Anchorage School District classes resumed today after being closed for more than a week following last month’s magnitude 7.0 earthquake. While most of the students are in the schools they’ve attended all year, two schools had to relocate because of significant damage.
Audrey Tally has two kids who attend Eagle River Elementary School; her son Colten is a 4th grader and her daughter Kenley is a second grader. During last month’s earthquake, their school sustained damage that closed it for the rest of the school year. That means Kenley and Colten will now go to two separate schools. That’s because K through 3rd graders are being relocated to Homestead Elementary and older kids will attend Birchwood ABC.
Tally said her son, who is in a special education program, is having a hard time adjusting to the move.
“He does not like transition,” Tally said. “He doesn’t like new things, and he’s got trouble like even when there’s substitutes in his class.”
Tally also says that her two kids are very close, and the fact that they’re going to different schools is giving them separation anxiety.
It’s a problem that Birchwood principal Michael Thomas has heard from several parents who have kids going to two different schools.
“Some of it is based on capacity. We don’t have rooms in our fourth grades here, and they don’t, then that split is an unfortunate situation that has to do with that,” Thomas said. “I’ve worked with parents who want to zone-exempt their child into our school.
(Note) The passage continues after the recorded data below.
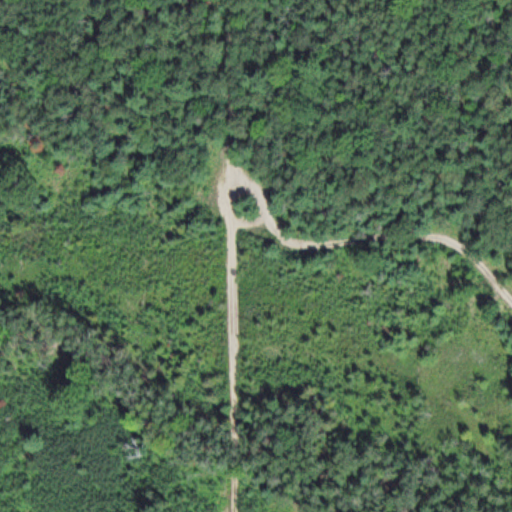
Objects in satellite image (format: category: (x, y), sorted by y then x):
road: (234, 83)
road: (224, 194)
road: (264, 202)
road: (393, 237)
road: (234, 311)
road: (236, 454)
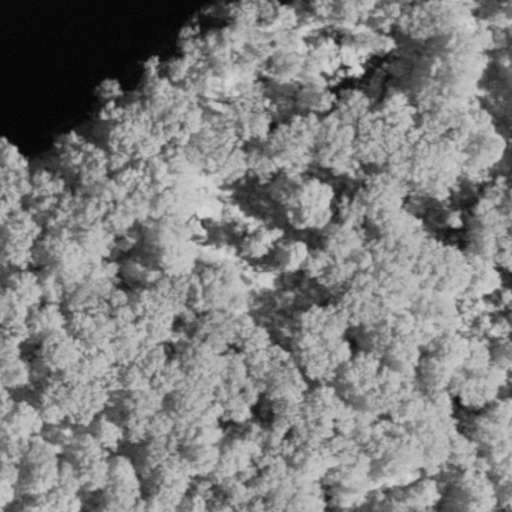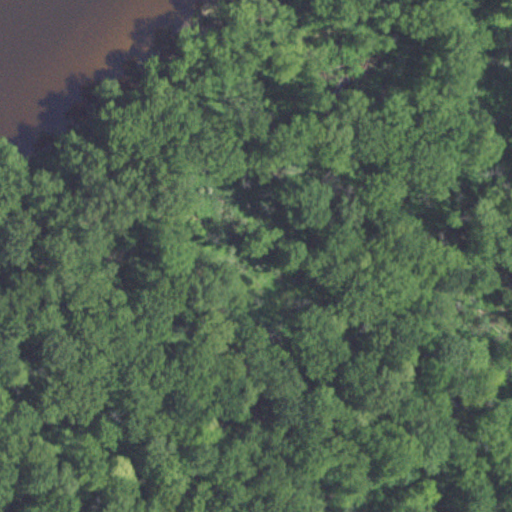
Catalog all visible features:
river: (64, 43)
But the caveat in that is that it’s based in student numbers.”
He says getting a zone exemption – that would allow Tally’s kids to go to school together – would only work if the school wasn’t at max capacity for the grade. Thomas says he and the staff at Birchwood have tried to make the incoming students feel like they’re part of the school — they’ve even combined the two school mascots.
“You know, Birchwood ABC is the Colts, Eagle River Elementary is the Eagles. When you combine that you get a powerful Pegasus,” Thomas said. “So we’ve kind of run with that theme of the powerful Pegasus.”
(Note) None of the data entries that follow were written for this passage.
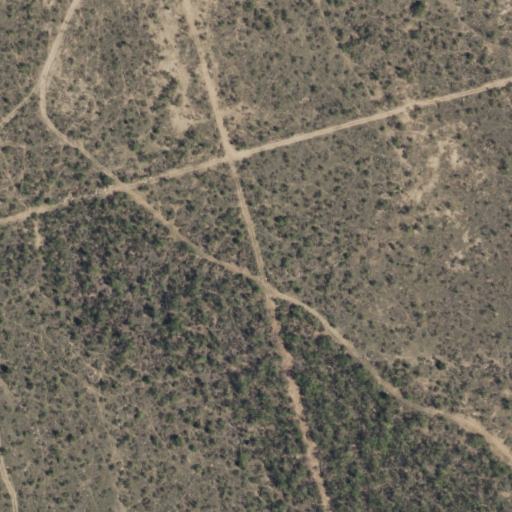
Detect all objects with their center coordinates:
road: (38, 256)
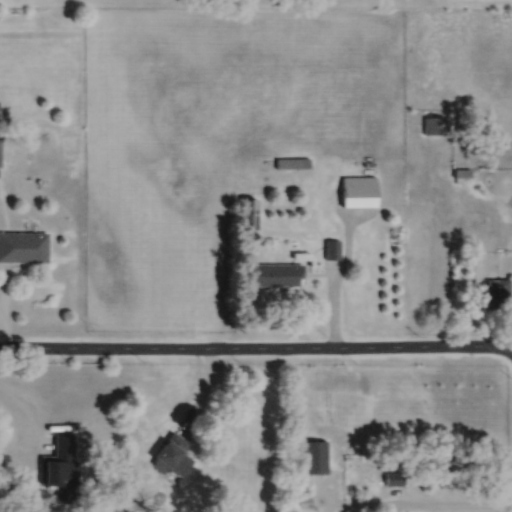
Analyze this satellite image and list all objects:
building: (435, 125)
building: (437, 125)
building: (0, 150)
building: (289, 162)
building: (292, 162)
building: (460, 174)
building: (359, 190)
building: (358, 191)
building: (249, 213)
building: (23, 246)
building: (23, 247)
building: (333, 248)
building: (332, 249)
road: (347, 251)
building: (278, 273)
building: (276, 274)
building: (497, 290)
building: (496, 293)
road: (332, 304)
road: (2, 305)
road: (1, 315)
road: (256, 346)
road: (201, 391)
road: (19, 415)
building: (169, 454)
building: (313, 455)
building: (173, 456)
building: (316, 457)
building: (59, 466)
building: (60, 470)
building: (392, 478)
building: (303, 501)
road: (414, 502)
Another issue the school is addressing is how to get students back to a state of normalcy after the natural disaster. Principal Thomas says that the school has been staffed with extra counselors to help get kids through the transition. The teachers have also been briefed about how to interact with their students after this unusual break.
“We talked a lot about social-emotional learning when they first come back, and hearing their story and making them feel comfortable and ready to go,” Thomas said. “And then getting back to a routine schedule as soon as you can because then, that’s how people move on through this.”
Tally says she’s happy with how accommodating the schools have been with the transition, whether it’s figuring out new bus schedules or the stream of communication from the district.
“I know that I had a question about my son’s meds, and so the Eagle River nurse had contacted me,” Tally said. “It was very kind of her to give me her cell number so that I could that way I could get in touch with her whenever I need to”
While the Eagle River Elementary students settle into their new schools, the students at the other ASD school that needed to be relocated, Gruening Middle School in Eagle River, will begin their classes on Tuesday at their new school — Chugiak High.